Selected text ::
────────────────────

Many of us crave a holiday break from technology, but sometimes it's easier said than done.

Most of us probably spend more quality time connected to various devices than we do with the people we hold dear. Sure, technology is remarkable -- but nowadays we crave a break from the work emails and phone calls that consume us. But is a true break from technology really practical?

Probably not. According to a 2012 Time magazine poll, 84% of people said that they could not go a single day without their cellphones, while 68% admitted they even sleep with their phone next to them like a teddy bear.

As freeing as an unplugged holiday may seem, it's just not practical for me in my role as a CIO/CISO. Take the consequences of working in a global market. This has forced me to increase my visibility and availability, and to maintain a high level of reliability when it comes to technology assets -- all of which I lose if I vow not to check email or take work calls.

(Image: Pixabay)
(Image: Pixabay)

────────────────────

Data supplied ::
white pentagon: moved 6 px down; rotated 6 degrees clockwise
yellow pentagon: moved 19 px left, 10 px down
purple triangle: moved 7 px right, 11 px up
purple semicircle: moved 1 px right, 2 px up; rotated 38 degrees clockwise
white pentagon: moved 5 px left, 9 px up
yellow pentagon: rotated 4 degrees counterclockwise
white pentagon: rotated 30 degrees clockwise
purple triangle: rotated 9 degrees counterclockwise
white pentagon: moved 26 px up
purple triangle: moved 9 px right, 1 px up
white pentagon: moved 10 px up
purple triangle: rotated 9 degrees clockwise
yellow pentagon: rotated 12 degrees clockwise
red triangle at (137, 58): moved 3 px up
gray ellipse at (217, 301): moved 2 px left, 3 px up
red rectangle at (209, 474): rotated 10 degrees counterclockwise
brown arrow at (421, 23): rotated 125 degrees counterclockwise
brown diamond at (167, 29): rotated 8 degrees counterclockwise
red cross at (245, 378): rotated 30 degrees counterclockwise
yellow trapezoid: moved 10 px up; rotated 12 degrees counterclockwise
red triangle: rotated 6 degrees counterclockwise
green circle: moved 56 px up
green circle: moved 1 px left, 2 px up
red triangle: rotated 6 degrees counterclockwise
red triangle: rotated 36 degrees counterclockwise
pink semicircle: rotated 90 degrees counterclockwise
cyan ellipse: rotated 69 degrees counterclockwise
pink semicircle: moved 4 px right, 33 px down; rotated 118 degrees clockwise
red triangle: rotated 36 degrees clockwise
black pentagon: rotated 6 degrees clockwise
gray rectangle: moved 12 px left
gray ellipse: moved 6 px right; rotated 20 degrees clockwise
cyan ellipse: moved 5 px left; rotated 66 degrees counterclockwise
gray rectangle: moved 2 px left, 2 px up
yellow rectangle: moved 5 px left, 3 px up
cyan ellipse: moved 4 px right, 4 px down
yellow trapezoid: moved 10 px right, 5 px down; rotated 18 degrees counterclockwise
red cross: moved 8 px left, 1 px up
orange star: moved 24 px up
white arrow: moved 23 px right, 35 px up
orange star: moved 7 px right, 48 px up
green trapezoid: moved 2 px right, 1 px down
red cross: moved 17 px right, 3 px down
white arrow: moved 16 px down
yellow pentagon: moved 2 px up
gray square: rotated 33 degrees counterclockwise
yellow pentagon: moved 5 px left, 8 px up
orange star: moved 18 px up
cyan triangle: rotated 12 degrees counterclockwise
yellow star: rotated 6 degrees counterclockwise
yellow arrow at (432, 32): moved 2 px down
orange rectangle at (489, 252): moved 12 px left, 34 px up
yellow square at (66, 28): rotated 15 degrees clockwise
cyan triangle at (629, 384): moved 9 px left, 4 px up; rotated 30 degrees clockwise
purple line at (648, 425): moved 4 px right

────────────────────

Actions to take ::
1. Please answer these questions from the passage on unplugged holidays:
(a) In what year was the Time magazine poll taken?
(b) What percentage of people said they sleep with their phone next to them?
(c) What role does the writer hold?
2. According to the passage on unplugged holidays, what has working in a global market forced the writer to increase or maintain? List every item.
3. Go on with the passage on unplugged holidays, starting after its last sentence.

List of answers ::
1.
(a) 2012
(b) 68%
(c) CIO/CISO

2.
- Visibility
- Availability
- A high level of reliability when it comes to technology assets

3.
There's also the role I play in security and risk management. Given the rising number of security breaches -- and knowing that hackers don't always attack during business hours -- I need to be available around the clock. Finally, transformative and disruptive technologies come into play. Though they're often helpful, they also mean that CIOs are further expected to be available should problems arise. In a hospital environment, for example, these technologies might include a decision support system or a clinical intelligence solution that clinicians rely on to make patient care decisions.

[Sometimes you can't unplug even if you try. Read 7 Excuses To Avoid Family Tech Support.]

But on a more personal level, disconnecting during the holidays would also impact my interactions with friends and family -- we Skype with relatives, Facebook with friends, and engage on Twitter, for example. Disavowing technology for my immediate family means less quality time with my extended family, too.

Though some people might view technology as a burden during time off, I'm actually thankful for it. Being connected means I can take a week-long vacation and not worry that my absence might cause a catastrophe in my organization -- because people know they can reach me if they must. (Still, not once in my career have I received "the call" while away -- that notification that a critical information asset failed and was likely to impact core services. Knock on wood.)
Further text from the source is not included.